The main reason for bullying at work appears to be ‘qualitative job insecurity’. Employees fear that job content and working conditions will deteriorate or are unsure about cooperation with colleagues and managers. This uncertainty contributes to a stressful and competitive work environment that encourages bullying and makes it difficult to address such undesirable behaviour.
Other important risk factors are strong differences of opinion between employees, high work pressure and passive managers who do not intervene or intervene insufficiently. “So harassment does not just happen,” says Professor Baillien, who specializes in well-being at work. “The main drivers of undesirable behavior can certainly be found in the work context. Organizations that want to work on a healthy psychosocial climate must therefore try to identify these risk factors quickly.”
More time for policy and follow-up
Employers are legally obliged to carry out a psychosocial risk analysis and to set up a preventive policy. In practice, this involves very extensive surveys that cost a lot of time and money, which is certainly not obvious for small and medium-sized companies.
“This whole process of querying, processing and reporting takes several months,” explains Elfi Baillien. “In this way, valuable time is lost in which the situation can change completely and possibly escalate. If we can accelerate that process, organizations will have more time and resources for policy and follow-up.”
With CHAT we want to better equip organisations, especially smaller companies, to keep a finger on the pulse and to intervene more quickly if necessary.
Elfi Baillien (Work and Organization Studies)
So Baillien and her colleagues developed the Combat Harassment Tool , CHAT for short. The survey, which is conducted entirely digitally, has been scientifically validated and screens the main risk factors of inappropriate behavior at work. An automatically generated feedback report gives the employer a better picture of the social climate within a certain group of employees: the presence of violence, bullying and sexually transgressive behaviour, but also the type of perpetrator and possible burnout complaints caused by the undesirable behaviour.
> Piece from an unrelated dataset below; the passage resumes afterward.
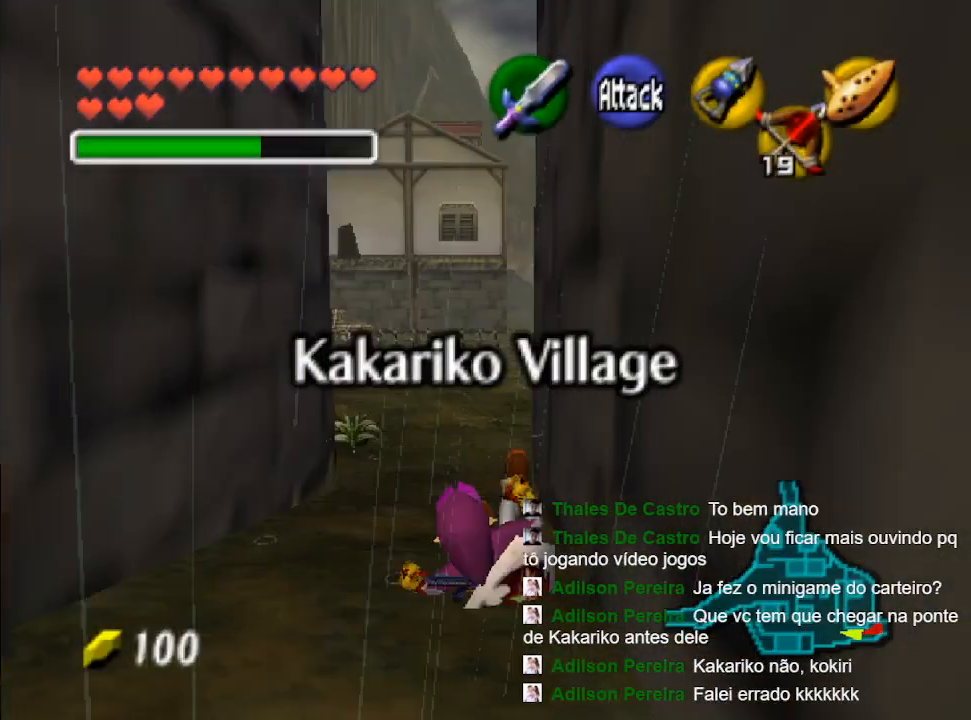
{"dt_ms": 500, "buttons": ["B"], "left_stick": "up", "right_stick": "center", "events": [[233, "B", "down"], [400, "B", "up"], [467, "B", "down"]]}
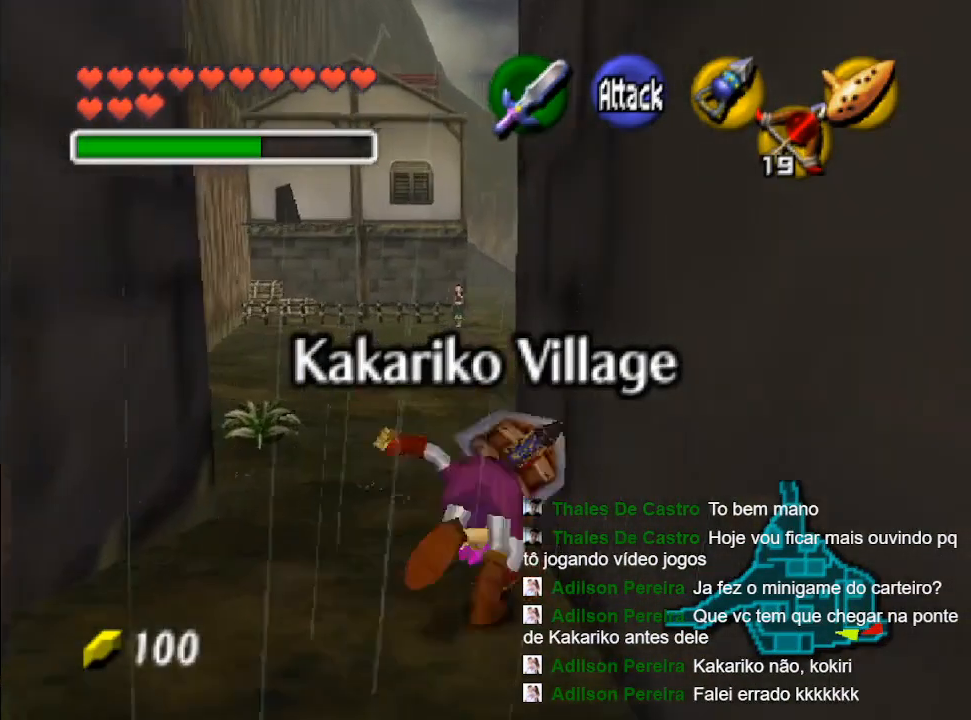
{"dt_ms": 500, "buttons": [], "left_stick": "up-right", "right_stick": "center", "events": [[133, "B", "up"], [367, "left_stick", "up-right"]]}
Accessible, fast and anonymous
“With CHAT, we want to better equip organisations, especially smaller companies, to keep a finger on the pulse and to intervene more quickly if necessary,” says Professor Baillien. “It is accessible, fast and anonymous. The feedback report can serve as a basis for discussing certain undesirable behavior and taking the necessary actions, ideally in collaboration with a prevention advisor or other field expert.”